From its investigations, the Commission found that the manufacturers had deployed monitoring tools in order to track resale pricing within each of their distribution networks. With this data, each manufacturer was then able to individually target retailers that were offering lower prices online. In certain instances, manufacturers intervened in relation to price differentials of just €1.

In intervening, the manufacturer would contact the "lower price" retailer in question, and instruct them to increase their online prices to the manufacturer's desired levels. If the retailer refused, it faced threats or sanctions, with such sanctions including products being withheld from the retailer by the manufacturer.

The Commission found that these threats and sanctions had the aim of ensuring that the retailer changed its own commercial policy, and complied with the manufacturer's instructions in relation to resale pricing.

Resale price maintenance - a restriction of competition "by object"

A restriction of competition "by object" is a restriction that, by its very nature, can be regarded as "harmful to the proper functioning of normal competition".1

Where a "by object" restriction exists, there is no requirement for a competition authority (or third party) to prove that the restriction had any actual effect upon competition.
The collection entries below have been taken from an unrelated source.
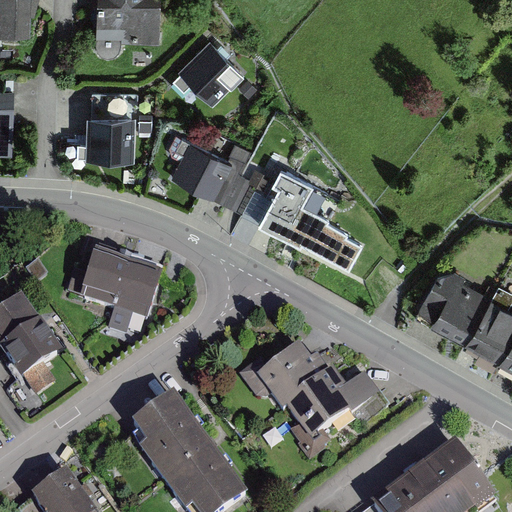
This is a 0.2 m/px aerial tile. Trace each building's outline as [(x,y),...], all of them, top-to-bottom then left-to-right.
[(33,0),(0,0),(0,35),(31,39),(33,0)] [(160,0),(103,0),(102,42),(158,44),(160,0)] [(245,73),(214,41),(184,71),(215,102),(245,73)] [(0,89),(0,155),(13,156),(15,90),(0,89)] [(139,95),(96,94),(95,162),(137,163),(139,95)] [(254,176),(199,145),(180,178),(235,209),(254,176)] [(333,208),(290,185),(266,228),(358,279),(373,251),(324,225),(333,208)] [(166,281),(103,258),(96,280),(79,274),(70,301),(116,317),(111,330),(130,337),(135,323),(150,328),(166,281)] [(431,323),(465,343),(492,297),(457,278),(431,323)] [(465,343),(500,363),(511,341),(511,309),(492,297),(465,343)] [(64,357),(28,305),(0,324),(0,337),(43,401),(61,389),(47,369),(64,357)] [(511,341),(500,363),(511,369),(511,341)] [(265,364),(248,376),(267,404),(276,398),(289,416),(298,411),(320,442),(355,418),(364,432),(391,413),(370,383),(354,394),(341,375),(335,379),(324,363),(317,368),(307,352),(273,376),(265,364)] [(234,511),(251,501),(183,403),(141,432),(155,451),(147,456),(186,511),(197,511),(198,511),(234,511)] [(466,452),(379,511),(494,511),(504,506),(466,452)] [(97,511),(74,478),(42,501),(49,511),(97,511)]
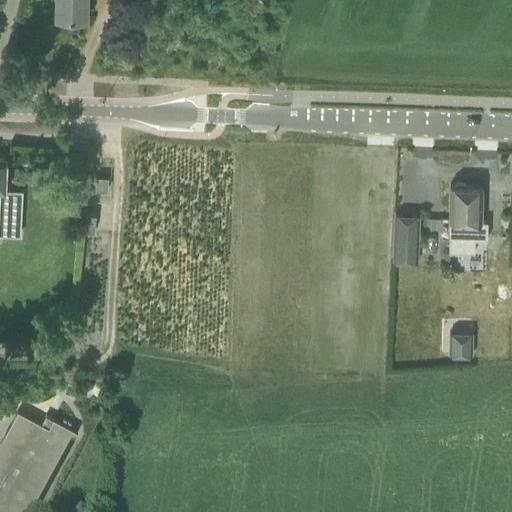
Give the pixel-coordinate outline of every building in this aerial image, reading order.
[(56,0),(56,17),(86,18),(86,0),(56,0)] [(96,176),(95,189),(108,190),(108,176),(96,176)] [(480,220),(481,186),(466,185),(464,183),(457,183),(455,185),(450,185),(448,251),(473,252),(474,238),(487,239),(487,221),(480,220)] [(94,232),(96,214),(85,213),(84,231),(94,232)] [(393,260),(417,261),(419,215),(395,214),(393,260)] [(452,332),(453,356),(473,355),(473,331),(452,332)] [(0,511),(35,511),(79,430),(47,413),(42,422),(19,409),(0,444),(0,511)]
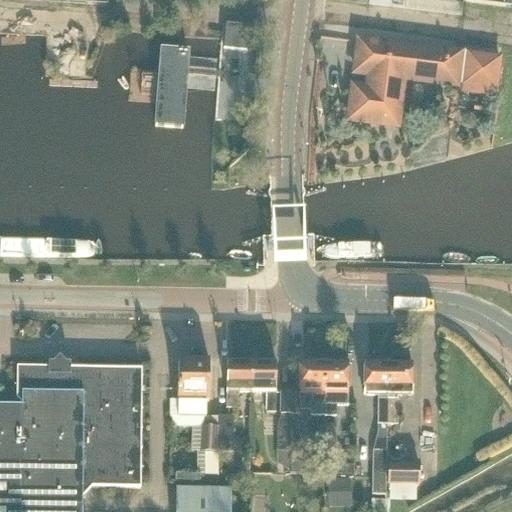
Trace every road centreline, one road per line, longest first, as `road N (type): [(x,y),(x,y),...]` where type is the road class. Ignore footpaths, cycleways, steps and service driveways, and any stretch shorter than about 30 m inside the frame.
road 1 (tertiary): [(511,336),(461,307),(305,292)]
road 2 (tertiary): [(301,0),(288,184)]
road 3 (tertiary): [(305,292),(286,303),(151,301)]
road 4 (tertiary): [(0,298),(151,301)]
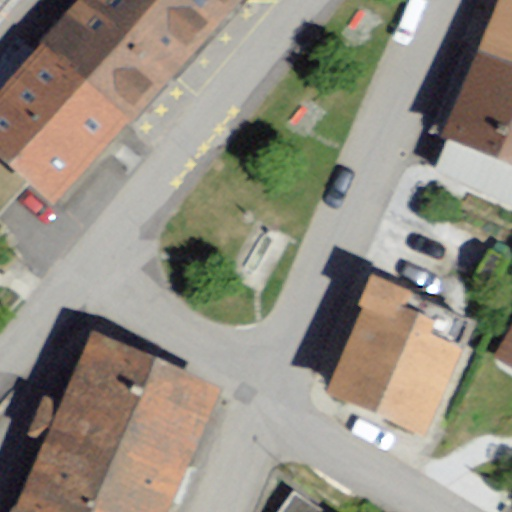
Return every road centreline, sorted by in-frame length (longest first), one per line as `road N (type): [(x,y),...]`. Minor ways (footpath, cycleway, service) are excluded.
road 1 (residential): [(443,0),(270,416)]
road 2 (residential): [(81,292),(307,0)]
road 3 (residential): [(270,416),(81,292)]
road 4 (residential): [(427,511),(270,416)]
road 5 (residential): [(0,383),(81,292)]
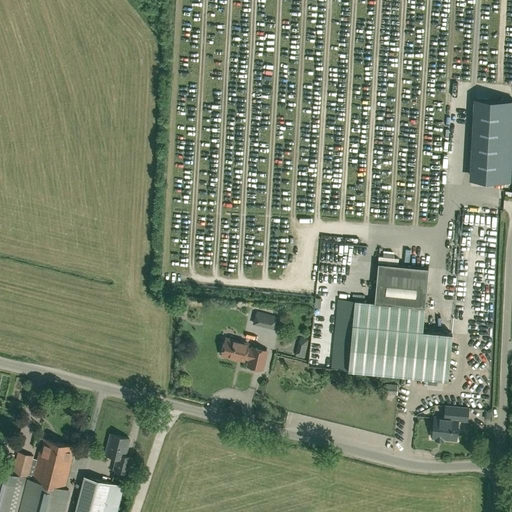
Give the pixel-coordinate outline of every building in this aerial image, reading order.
[(511,181),(511,165),(511,100),(478,98),(474,179),(511,181)] [(452,188),(453,182),(459,183),(461,155),(455,154),(454,170),(447,169),(446,187),(452,188)] [(354,300),(347,369),(447,379),(452,333),(422,331),(424,307),(413,306),(417,266),(377,263),(376,274),(374,302),(354,300)] [(276,330),(279,318),(256,312),(253,324),(276,330)] [(300,339),(299,339),(295,354),(296,354),(296,356),(304,358),(308,339),(300,337),(300,339)] [(262,369),(267,350),(252,347),(252,349),(247,348),(248,343),(226,338),(222,354),(244,360),(245,357),(249,359),(248,365),(262,369)] [(190,374),(181,378),(185,387),(194,383),(190,374)] [(397,394),(398,384),(384,383),(383,393),(397,394)] [(457,440),(459,419),(468,420),(469,408),(446,406),(445,418),(435,417),(433,437),(457,440)] [(128,473),(131,460),(133,455),(125,454),(129,438),(111,433),(106,454),(117,457),(113,470),(128,473)] [(0,511),(61,511),(66,495),(57,493),(58,487),(64,488),(72,456),(71,455),(73,445),(44,438),(41,448),(40,447),(36,464),(31,462),(32,456),(18,452),(12,475),(32,480),(31,486),(0,477),(0,511)] [(75,511),(116,511),(124,486),(85,476),(75,511)]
This is on the basis that a "by object" restriction "reveals in itself a sufficient degree of harm to competition", such that is no need to prove any effect.2

Where a manufacturer requires its retailers to adhere to minimum or fixed resale prices determined by the manufacturer (so-called resale price maintenance, or "RPM"), this has consistently been held to constitute a restriction of competition "by object".3

As such, the use of RPM will generally infringe Article 101 TFEU, as well as the applicable national competition laws of EU Member States.

Specific concerns in relation...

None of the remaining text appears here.